Fábio Ervões

Personal information
- Full name: Fábio Miguel Amendoeira Ervões
- Date of birth: 26 February 1987 (age 39)
- Place of birth: Valpaços, Portugal
- Height: 1.88 m (6 ft 2 in)
- Position: Centre back

Youth career
- 1999–2000: Valpaços
- 2000–2002: Chaves
- 2002–2003: Padroense
- 2003–2006: Porto

Senior career*
- Years: Team / Apps / (Gls)
- 2006–2008: Esmoriz / 41 / (1)
- 2008–2010: Covilhã / 14 / (0)
- 2010–2012: União Madeira / 70 / (1)
- 2012–2014: Penafiel / 66 / (1)
- 2014–2017: Boavista / 7 / (0)
- 2016–2017: → Vizela (loan) / 8 / (0)
- Total:  / 206 / (3)

International career
- 2003: Portugal U16 / 3 / (0)
- 2005–2006: Portugal U19 / 7 / (0)

= Fábio Ervões =

Portuguese footballer (born 1987)

Fábio Miguel Amendoeira Ervões (born 26 February 1987) is a Portuguese former professional footballer who played as a centre back.

==Club career==
Born in Valpaços, Vila Real District, Ervões played youth football for four clubs, including FC Porto from ages 16–19. He alternated between the second and third divisions in his first years as a senior, starting out at S.C. Esmoriz.

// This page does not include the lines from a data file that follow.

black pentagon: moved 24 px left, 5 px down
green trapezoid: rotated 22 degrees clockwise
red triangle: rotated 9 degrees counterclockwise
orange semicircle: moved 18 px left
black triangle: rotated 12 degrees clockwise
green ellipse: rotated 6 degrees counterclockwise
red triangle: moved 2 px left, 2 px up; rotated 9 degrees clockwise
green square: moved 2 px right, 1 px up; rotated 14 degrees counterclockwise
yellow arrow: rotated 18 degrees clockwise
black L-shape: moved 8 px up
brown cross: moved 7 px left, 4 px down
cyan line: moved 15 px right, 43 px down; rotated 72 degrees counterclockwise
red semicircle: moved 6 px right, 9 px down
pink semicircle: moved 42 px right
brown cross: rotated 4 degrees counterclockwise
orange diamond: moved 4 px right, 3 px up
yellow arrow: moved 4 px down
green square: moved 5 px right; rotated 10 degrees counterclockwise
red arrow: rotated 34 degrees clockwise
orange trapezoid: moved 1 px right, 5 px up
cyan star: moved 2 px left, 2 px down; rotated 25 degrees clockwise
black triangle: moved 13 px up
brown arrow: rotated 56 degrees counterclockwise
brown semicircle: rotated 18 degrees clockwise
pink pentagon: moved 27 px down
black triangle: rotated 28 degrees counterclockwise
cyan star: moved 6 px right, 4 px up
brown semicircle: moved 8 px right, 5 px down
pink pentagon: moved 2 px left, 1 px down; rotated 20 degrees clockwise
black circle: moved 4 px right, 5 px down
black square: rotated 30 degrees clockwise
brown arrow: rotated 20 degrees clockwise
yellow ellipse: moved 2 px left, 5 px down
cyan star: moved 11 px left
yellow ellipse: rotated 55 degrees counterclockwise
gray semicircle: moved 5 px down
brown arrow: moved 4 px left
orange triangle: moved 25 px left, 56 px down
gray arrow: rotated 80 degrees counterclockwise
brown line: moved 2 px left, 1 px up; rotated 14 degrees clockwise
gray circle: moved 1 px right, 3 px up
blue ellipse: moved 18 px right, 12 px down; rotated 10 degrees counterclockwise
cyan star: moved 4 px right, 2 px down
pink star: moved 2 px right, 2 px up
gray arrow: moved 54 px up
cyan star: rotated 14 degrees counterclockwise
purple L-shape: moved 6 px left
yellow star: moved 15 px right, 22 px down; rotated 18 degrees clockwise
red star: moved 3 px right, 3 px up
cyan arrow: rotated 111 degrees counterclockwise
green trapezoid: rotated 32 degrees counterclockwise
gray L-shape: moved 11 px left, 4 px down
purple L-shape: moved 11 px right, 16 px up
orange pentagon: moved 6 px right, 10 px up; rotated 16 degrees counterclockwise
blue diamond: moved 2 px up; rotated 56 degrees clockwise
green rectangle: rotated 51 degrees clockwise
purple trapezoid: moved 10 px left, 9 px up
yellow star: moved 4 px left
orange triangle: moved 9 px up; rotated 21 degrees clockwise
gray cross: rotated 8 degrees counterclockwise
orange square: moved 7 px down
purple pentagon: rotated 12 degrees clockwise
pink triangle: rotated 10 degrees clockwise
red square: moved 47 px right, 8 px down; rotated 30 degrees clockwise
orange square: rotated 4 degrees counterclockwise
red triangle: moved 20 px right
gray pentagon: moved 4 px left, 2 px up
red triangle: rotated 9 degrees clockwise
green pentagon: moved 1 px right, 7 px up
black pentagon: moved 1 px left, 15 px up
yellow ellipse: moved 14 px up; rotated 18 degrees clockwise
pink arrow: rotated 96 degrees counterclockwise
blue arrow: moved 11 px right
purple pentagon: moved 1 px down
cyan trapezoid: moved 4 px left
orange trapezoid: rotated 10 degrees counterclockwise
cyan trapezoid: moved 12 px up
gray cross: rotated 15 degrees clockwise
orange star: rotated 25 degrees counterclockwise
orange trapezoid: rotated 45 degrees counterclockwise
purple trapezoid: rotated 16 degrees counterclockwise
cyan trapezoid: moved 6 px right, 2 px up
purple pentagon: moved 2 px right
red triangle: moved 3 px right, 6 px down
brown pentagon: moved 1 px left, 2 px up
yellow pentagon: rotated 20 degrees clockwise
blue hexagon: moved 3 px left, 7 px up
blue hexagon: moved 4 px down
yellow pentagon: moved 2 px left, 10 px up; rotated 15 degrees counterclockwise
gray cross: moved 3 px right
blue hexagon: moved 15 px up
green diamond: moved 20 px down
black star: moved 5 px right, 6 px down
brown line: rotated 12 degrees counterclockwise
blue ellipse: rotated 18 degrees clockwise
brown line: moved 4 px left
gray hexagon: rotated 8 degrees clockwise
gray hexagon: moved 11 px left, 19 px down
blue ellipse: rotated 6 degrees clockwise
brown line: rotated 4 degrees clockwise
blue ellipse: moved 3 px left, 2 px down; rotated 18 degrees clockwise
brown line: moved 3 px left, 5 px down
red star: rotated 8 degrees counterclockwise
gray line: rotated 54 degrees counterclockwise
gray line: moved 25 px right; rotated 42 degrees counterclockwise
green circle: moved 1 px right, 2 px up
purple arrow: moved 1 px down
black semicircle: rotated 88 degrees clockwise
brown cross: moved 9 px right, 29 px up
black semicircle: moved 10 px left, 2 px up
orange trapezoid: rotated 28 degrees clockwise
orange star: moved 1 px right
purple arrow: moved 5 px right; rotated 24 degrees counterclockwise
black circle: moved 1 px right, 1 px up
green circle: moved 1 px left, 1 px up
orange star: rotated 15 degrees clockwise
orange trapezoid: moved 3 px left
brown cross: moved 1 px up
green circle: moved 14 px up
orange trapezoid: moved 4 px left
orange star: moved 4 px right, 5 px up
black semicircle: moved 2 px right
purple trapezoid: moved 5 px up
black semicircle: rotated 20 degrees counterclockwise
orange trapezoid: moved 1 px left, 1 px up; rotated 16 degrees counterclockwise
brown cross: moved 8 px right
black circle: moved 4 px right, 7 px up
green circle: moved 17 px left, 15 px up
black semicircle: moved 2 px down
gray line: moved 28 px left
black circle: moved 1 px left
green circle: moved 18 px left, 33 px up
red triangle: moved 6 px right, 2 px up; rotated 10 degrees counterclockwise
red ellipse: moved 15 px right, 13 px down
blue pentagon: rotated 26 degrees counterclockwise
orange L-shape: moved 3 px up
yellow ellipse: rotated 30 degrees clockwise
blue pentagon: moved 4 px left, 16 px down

Ervões made his debut as a professional on 21 September 2008, coming on as a late substitute to help S.C. Covilhã to a 2–1 away win against U.D. Oliveirense. In summer 2012, he signed for fellow league club F.C. Penafiel. He was sent off in his first official appearance of the 2013–14 season, a 2–0 victory over Leixões S.C. in the domestic League Cup, but ended up contributing 30 league matches and one goal as the team returned to the Primeira Liga after a lengthy absence.